When I got home, out of curiosity I weighed all the gear I hadn’t used. 17 pounds! I would have much preferred to carry 27 pounds than the 40 I’d schlepped in…it was a definite learning experience. On subsequent trips I shed that 17 pounds and carried increasingly lighter packs which improved my backpacking experience immeasurably.

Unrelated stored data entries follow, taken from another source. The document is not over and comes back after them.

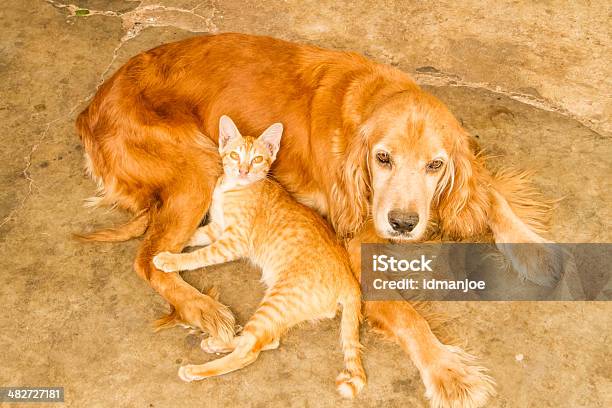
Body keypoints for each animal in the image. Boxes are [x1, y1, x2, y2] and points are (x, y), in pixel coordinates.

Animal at [153, 115, 366, 398]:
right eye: (234, 155)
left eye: (257, 159)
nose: (243, 171)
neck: (232, 188)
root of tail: (350, 278)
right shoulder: (216, 228)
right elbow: (191, 235)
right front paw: (161, 242)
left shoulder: (232, 241)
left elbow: (201, 255)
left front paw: (169, 259)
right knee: (267, 340)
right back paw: (221, 342)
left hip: (278, 301)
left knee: (250, 350)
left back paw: (198, 369)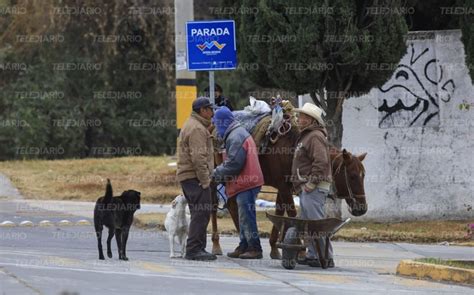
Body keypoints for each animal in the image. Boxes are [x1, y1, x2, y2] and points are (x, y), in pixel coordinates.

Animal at [209, 128, 368, 260]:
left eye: (363, 175)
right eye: (352, 176)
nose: (362, 208)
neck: (291, 149)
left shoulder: (283, 188)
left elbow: (279, 212)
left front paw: (274, 248)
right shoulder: (284, 187)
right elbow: (292, 214)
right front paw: (300, 251)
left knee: (232, 205)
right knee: (214, 206)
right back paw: (217, 245)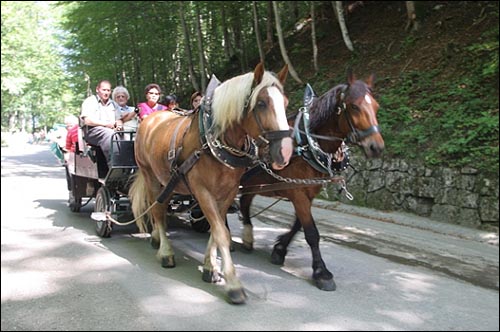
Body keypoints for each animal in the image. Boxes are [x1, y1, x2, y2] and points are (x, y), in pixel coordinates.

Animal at [129, 62, 292, 304]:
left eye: (285, 102)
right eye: (262, 103)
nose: (285, 152)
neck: (214, 140)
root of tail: (150, 119)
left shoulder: (227, 192)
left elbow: (216, 231)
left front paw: (210, 268)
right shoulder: (202, 190)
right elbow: (221, 233)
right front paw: (233, 284)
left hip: (167, 180)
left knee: (160, 207)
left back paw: (158, 238)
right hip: (150, 175)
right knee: (157, 210)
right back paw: (166, 252)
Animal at [236, 70, 384, 290]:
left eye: (376, 106)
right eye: (354, 106)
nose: (376, 147)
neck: (307, 144)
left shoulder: (308, 192)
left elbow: (299, 225)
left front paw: (280, 248)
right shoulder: (297, 193)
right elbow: (312, 232)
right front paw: (321, 272)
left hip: (251, 184)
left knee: (244, 204)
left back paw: (247, 236)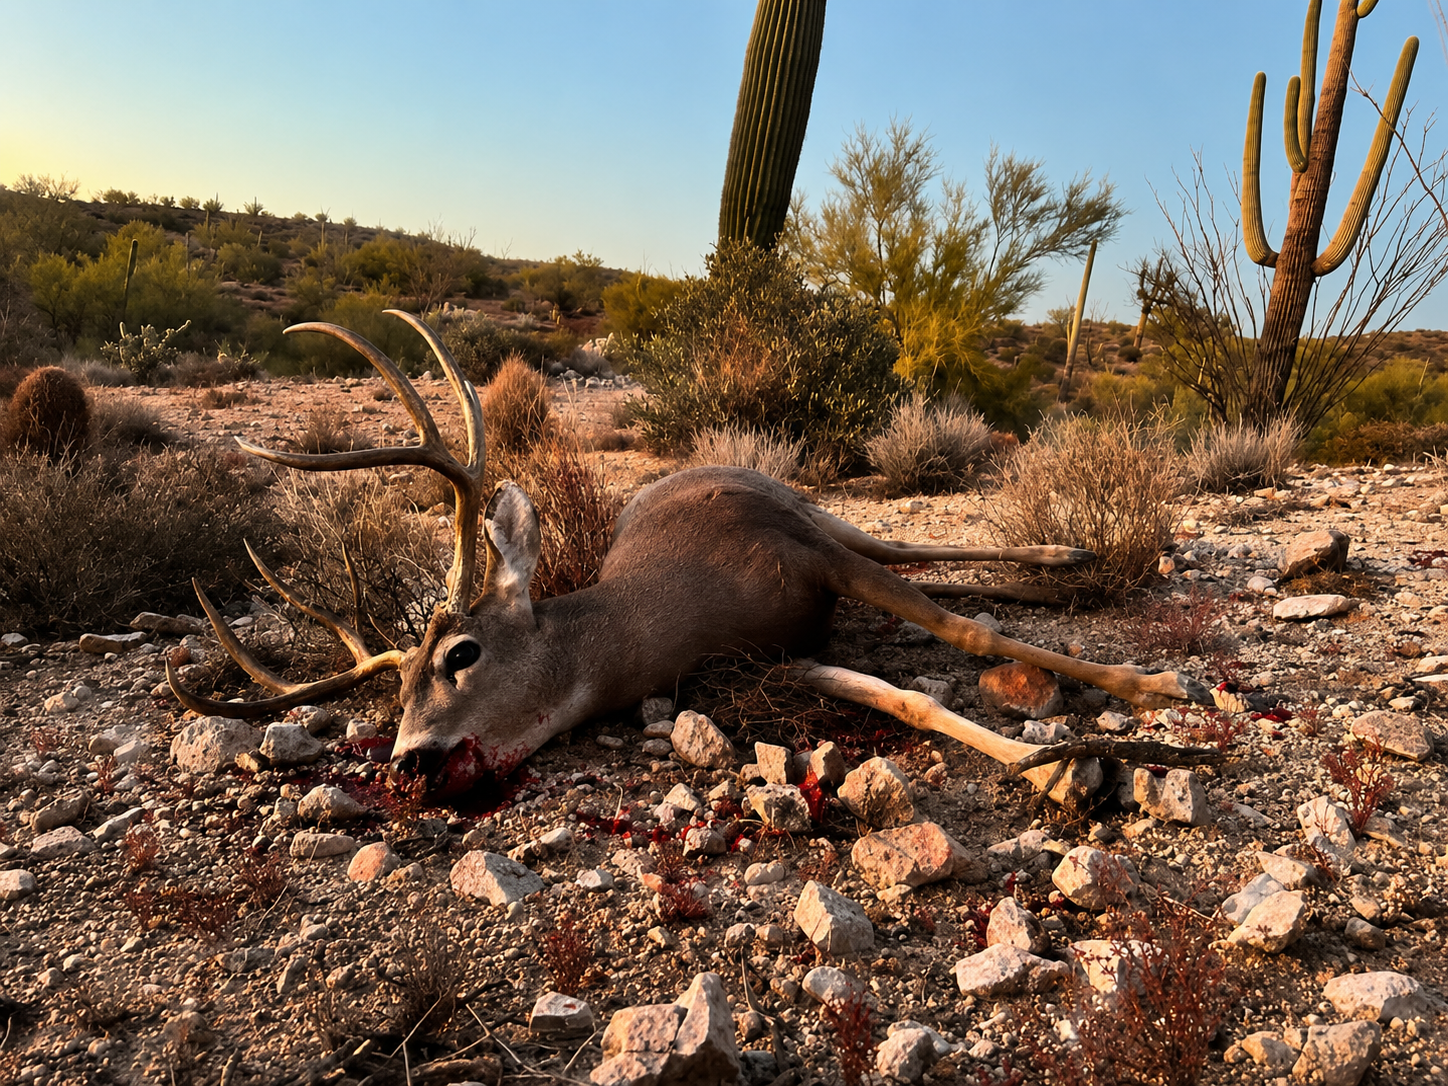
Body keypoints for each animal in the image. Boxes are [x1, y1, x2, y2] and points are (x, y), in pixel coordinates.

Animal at [168, 312, 1209, 803]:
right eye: (397, 690)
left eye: (461, 654)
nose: (410, 764)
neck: (662, 613)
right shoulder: (763, 660)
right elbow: (899, 695)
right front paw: (1059, 767)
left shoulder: (805, 559)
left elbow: (965, 633)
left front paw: (1148, 691)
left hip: (819, 517)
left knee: (917, 544)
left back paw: (1069, 551)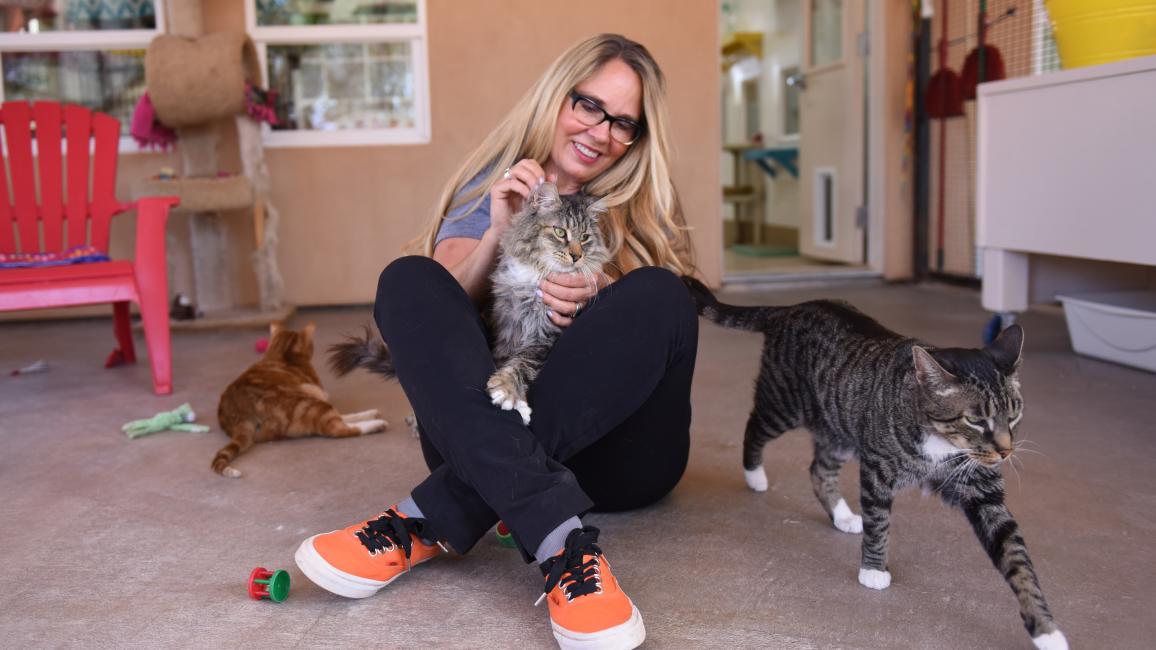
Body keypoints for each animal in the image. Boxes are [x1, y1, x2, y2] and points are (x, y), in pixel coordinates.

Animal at [218, 319, 390, 476]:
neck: (280, 354)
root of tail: (242, 415)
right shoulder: (318, 391)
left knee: (340, 419)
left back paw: (371, 414)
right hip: (309, 404)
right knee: (337, 428)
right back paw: (377, 424)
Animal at [330, 182, 610, 425]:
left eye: (585, 237)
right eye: (560, 232)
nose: (576, 256)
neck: (536, 279)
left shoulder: (544, 335)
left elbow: (522, 364)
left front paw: (508, 392)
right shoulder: (507, 326)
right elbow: (505, 359)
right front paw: (514, 402)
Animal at [679, 277, 1068, 647]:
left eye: (1014, 414)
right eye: (975, 420)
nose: (1006, 450)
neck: (940, 443)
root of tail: (795, 306)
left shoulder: (982, 491)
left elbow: (1017, 560)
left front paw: (1046, 630)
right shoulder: (878, 471)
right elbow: (879, 522)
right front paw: (874, 570)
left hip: (839, 431)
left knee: (819, 470)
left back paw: (843, 516)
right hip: (783, 404)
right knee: (754, 426)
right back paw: (755, 475)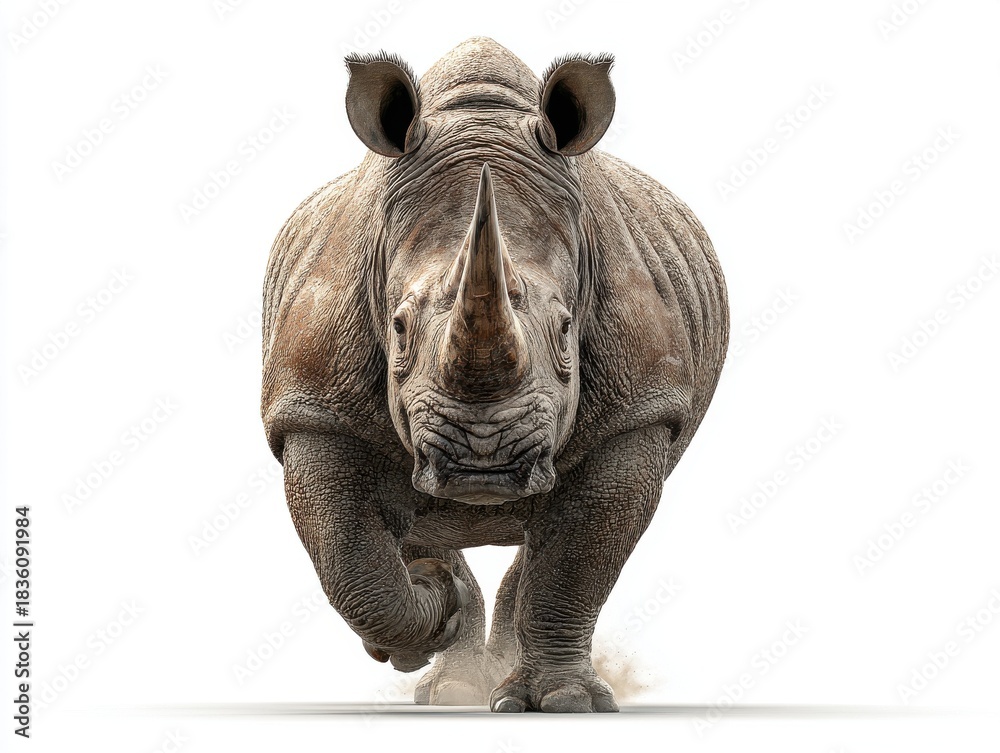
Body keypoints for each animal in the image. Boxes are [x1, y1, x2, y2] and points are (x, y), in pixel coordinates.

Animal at [261, 37, 728, 712]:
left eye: (566, 329)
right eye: (398, 327)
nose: (483, 459)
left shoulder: (640, 412)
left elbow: (575, 565)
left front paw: (563, 704)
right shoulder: (313, 410)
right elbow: (351, 564)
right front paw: (435, 600)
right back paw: (450, 674)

If you’re new to the outdoors, camping, backpacking, etc. use each trip as an opportunity to learn and refine your skills. All this stuff takes time and if you don’t get overly ambitious and can have fun as you grow as an outdoorsperson, there’s so much more to be gained as you improve your skills.
There’s also plenty that can be done at home before you go. Learning how to operate your stove at home is a good place to start. Setting up your tent is another good skill to learn at home. Try making a freeze-dried meal at home. Just so you know how it’s done and what to expect. The more guesswork you take out of your trip the better. You’ll have enough to deal with wherever you’re headed. And you’ll only need a few minutes to do all this.
Now’s the time, there’s so much fabulous opportunity to enjoy this time of year it’s a shame not to at least commit a long weekend to spending some time out in the backcountry of the Pacific Northwest. Catch a trout or two, set camp, enjoy the solitude, fragrance and majesty of a world that’s worlds away from the city but only a short drive to experience.